Hacker News new | ask | show | jobs
by softwaredoug 1123 days ago
This will be a big deal if Lucene got competitive on http://ann-benchmarks.com if it became a serious alternative (and more holistic) than the vector databases.

But it comes with continued challenges if I understand:

- Panama is an incubating API and Java has taken its time having an official way of using SIMD. It could all change in Java 22

- It only works on Java 20, with a very specific set of flags passed to the JVM. It’ll take time for this change to make it into Elasticsearch and Solr

- Panama itself is a weird and very low level API.

- Lucene organizes the HNSW vector index graph alongside its inverted index segments. And these need to be merged/compacted periodically. Merging HNSW graphs, as I understand it, is computationally difficult as the graph gets rebuilt.

2 comments

Elasticsearch is already on Java 20: https://github.com/elastic/elasticsearch/pull/95373
Great if this forces Java upgrades.

Using Solr with Java 8 is still quite common.
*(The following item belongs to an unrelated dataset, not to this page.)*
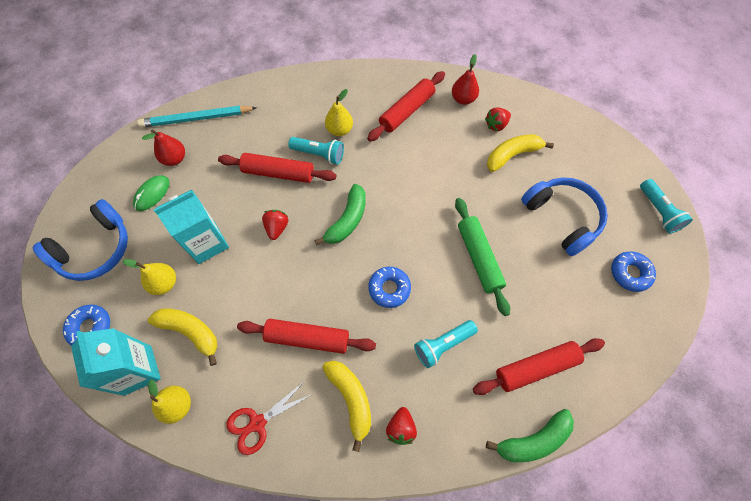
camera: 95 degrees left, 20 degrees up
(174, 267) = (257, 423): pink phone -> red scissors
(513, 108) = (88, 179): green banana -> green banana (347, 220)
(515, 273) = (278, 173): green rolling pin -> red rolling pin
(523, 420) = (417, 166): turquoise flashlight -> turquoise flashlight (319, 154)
The newer GC options should have already forced people to upgrade. A use case like search churns through memory.

Maybe just what I've seen but Solr usually has users sticking with older versions of Java.

From Solr 8 on you need a Java 11 runtime.
Solr 9, for Solr 8, Java 8 is still used.

https://solr.apache.org/guide/8_11/solr-system-requirements....

Which is a pain, many products that use Solr as dependency like Sitecore, still lag behind in Solr versions.

https://www.searchstax.com/docs/searchstax-cloud-sitecore-so...

While it mostly works with more recent versions, there is no support if issues cannot be replicated on officially supported versions.